=== Dati forniti ===
● ● ● ● ●
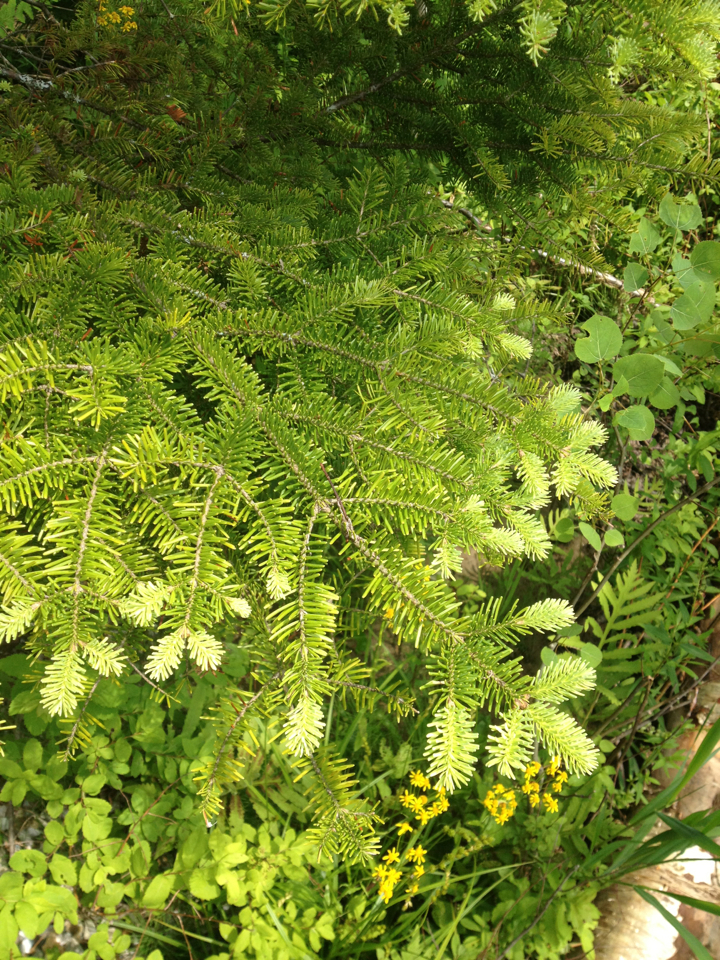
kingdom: Plantae
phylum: Tracheophyta
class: Pinopsida
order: Pinales
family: Pinaceae
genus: Abies
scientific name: Abies balsamea
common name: Balsam fir
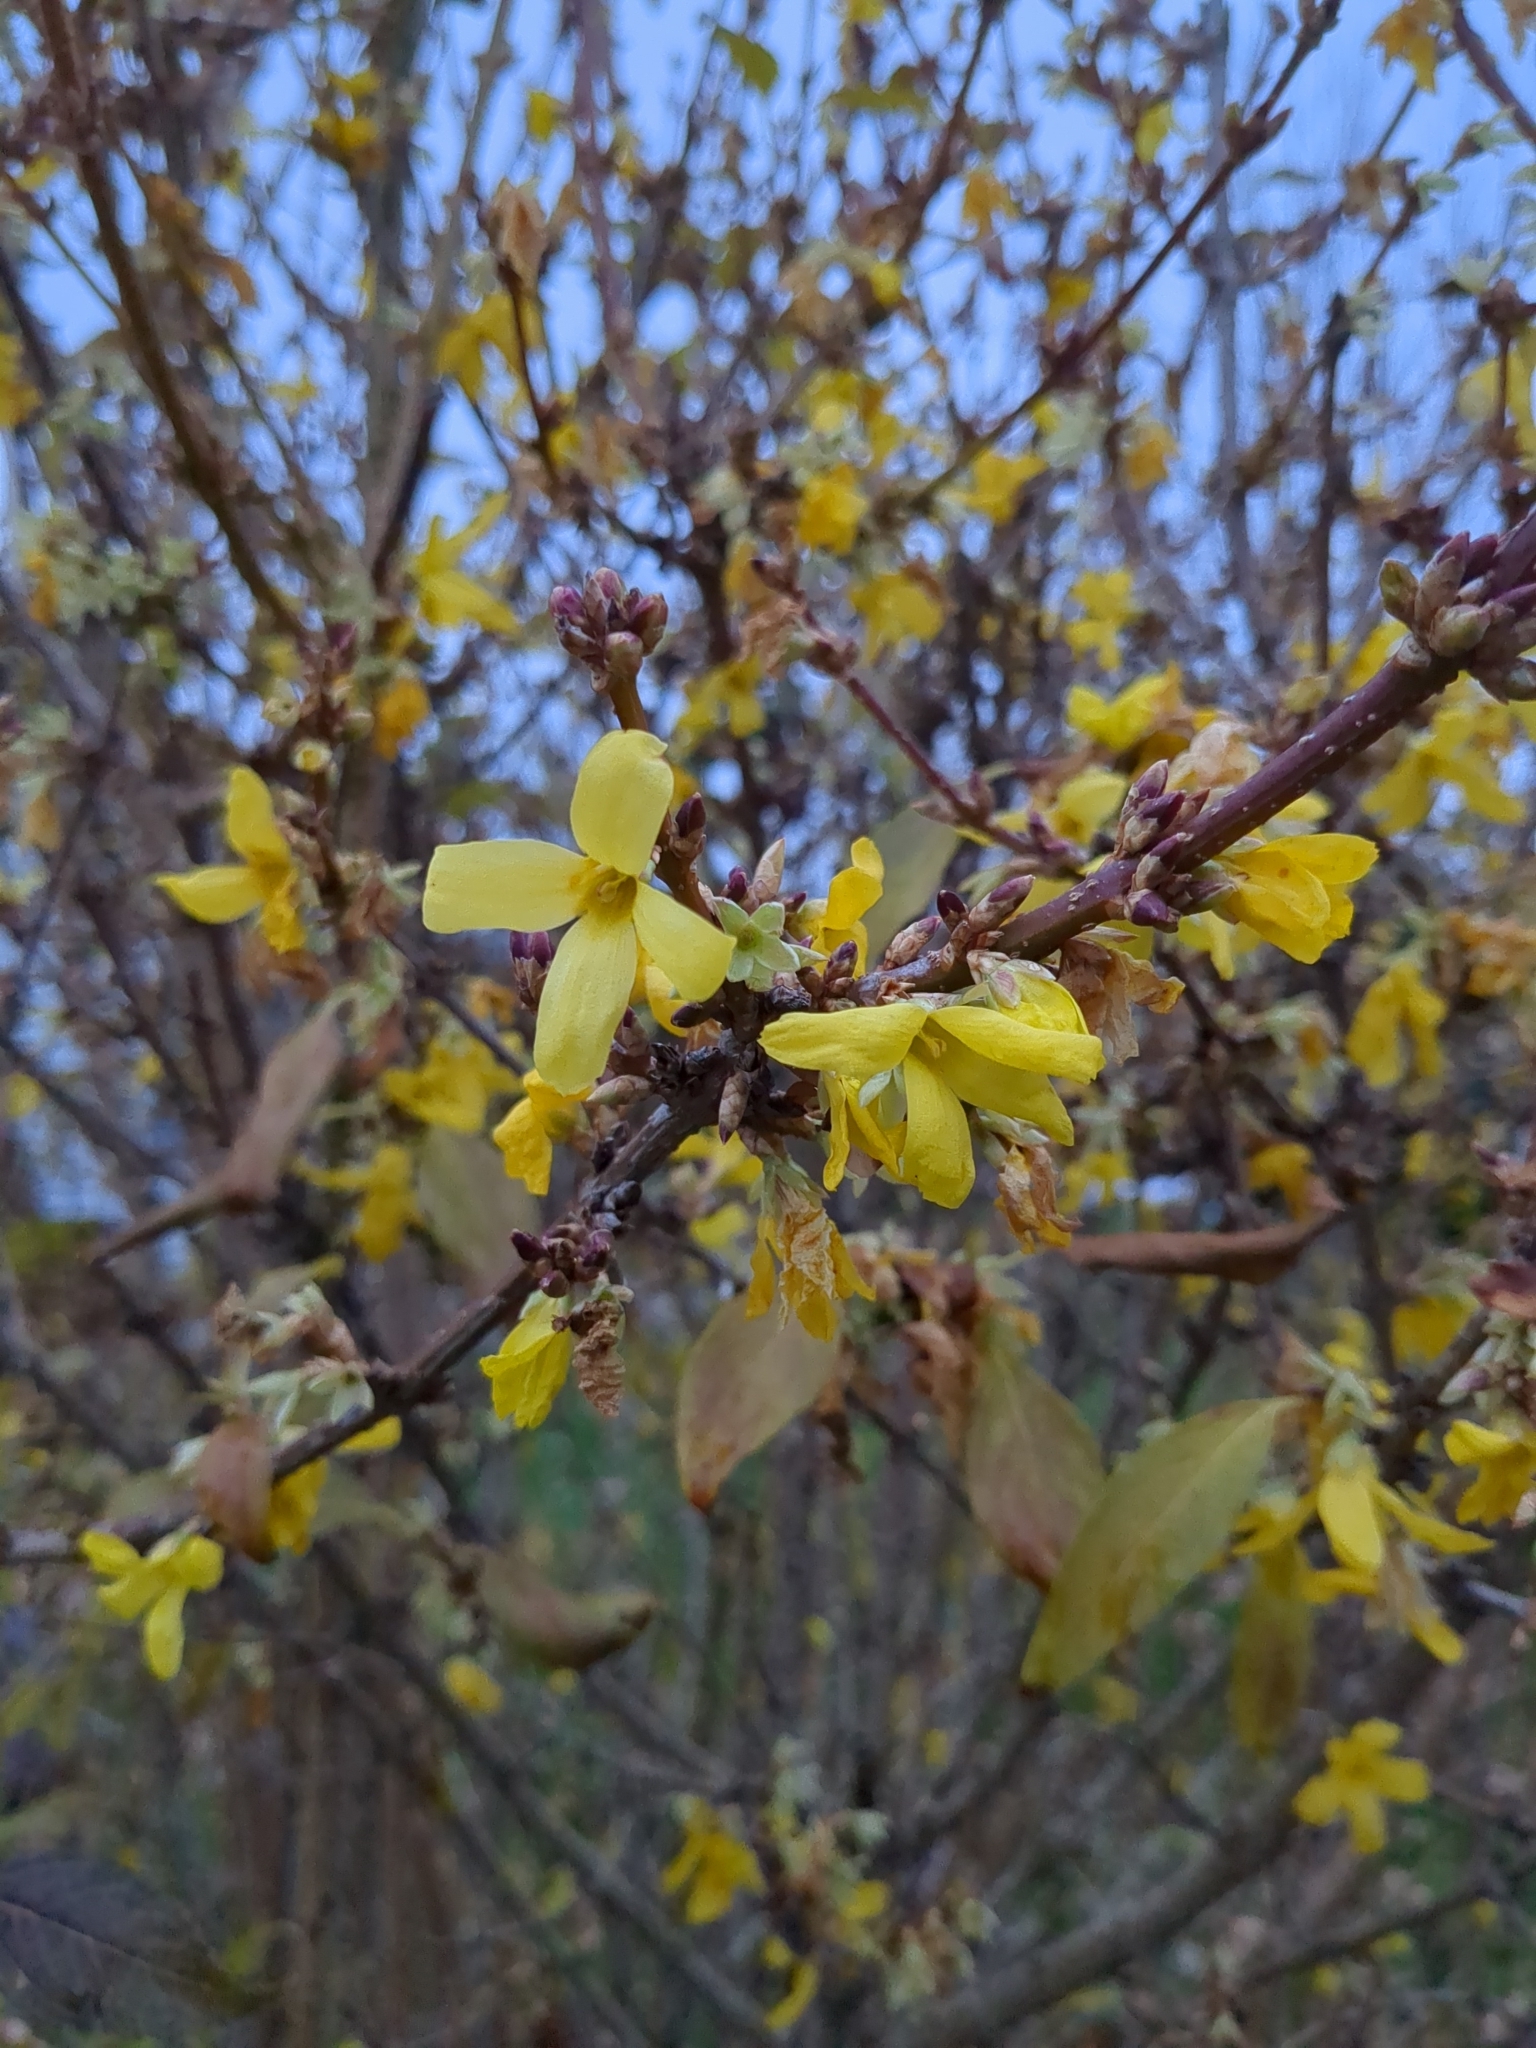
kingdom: Plantae
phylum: Tracheophyta
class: Magnoliopsida
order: Lamiales
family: Oleaceae
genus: Forsythia
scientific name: Forsythia suspensa
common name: Weeping forsythia
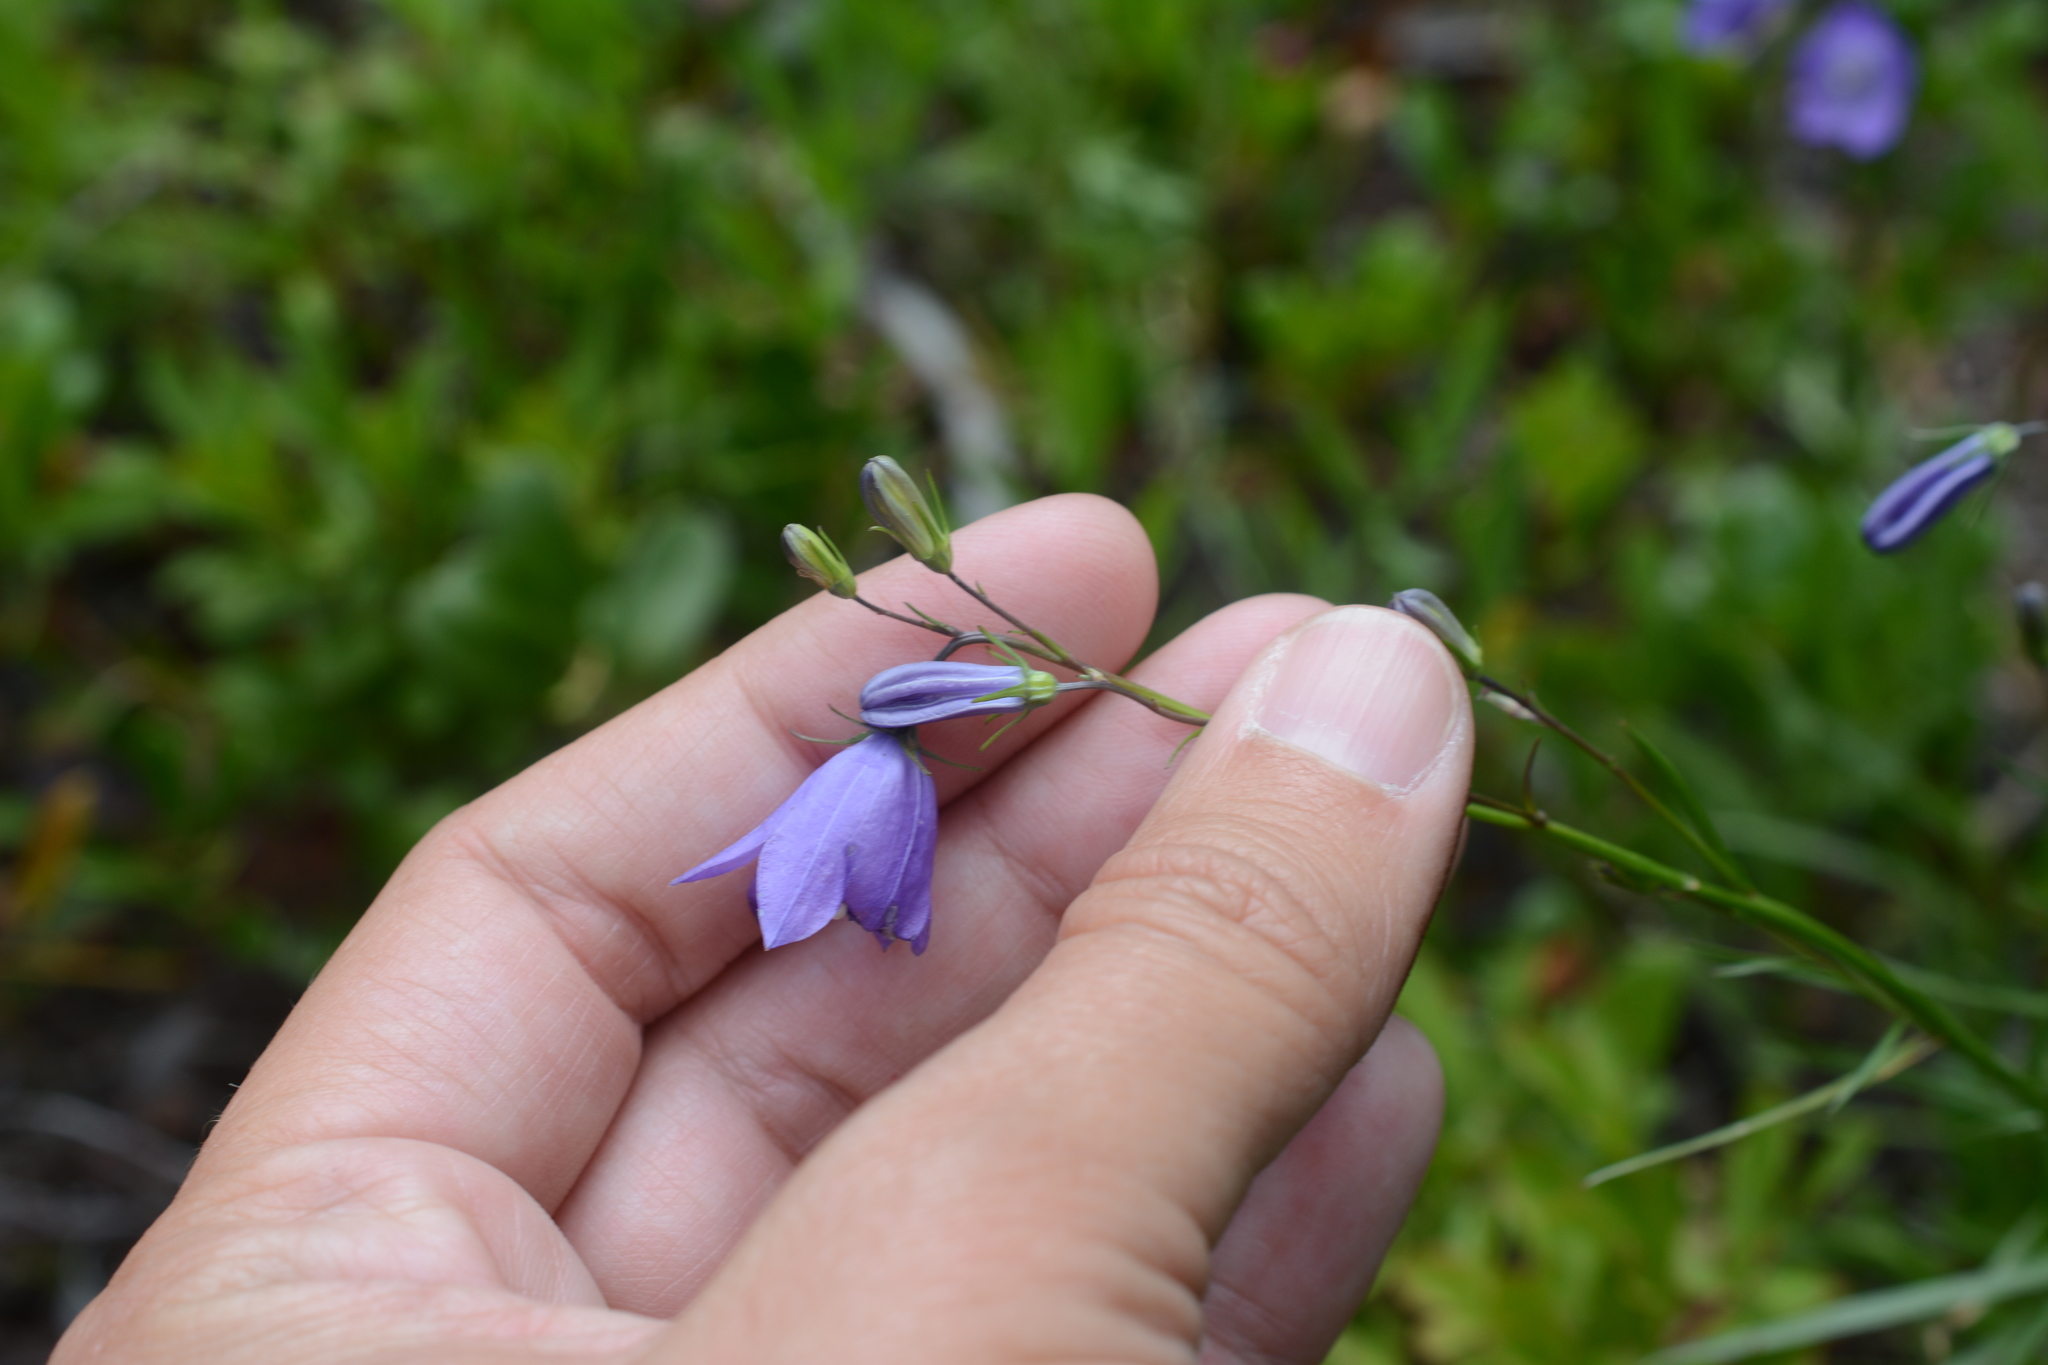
● ● ● ● ●
=== Obiettivo dell'esercizio ===
Trascrivi tutte le righe qui sopra sotto forma di elenco numerato, tralasciando le righe vuote. Non riportare le immagini.

=== Risultato ===
1. kingdom: Plantae
2. phylum: Tracheophyta
3. class: Pinopsida
4. order: Pinales
5. family: Pinaceae
6. genus: Abies
7. scientific name: Abies balsamea
8. common name: Balsam fir
9. kingdom: Plantae
10. phylum: Tracheophyta
11. class: Magnoliopsida
12. order: Lamiales
13. family: Oleaceae
14. genus: Forsythia
15. scientific name: Forsythia suspensa
16. common name: Weeping forsythia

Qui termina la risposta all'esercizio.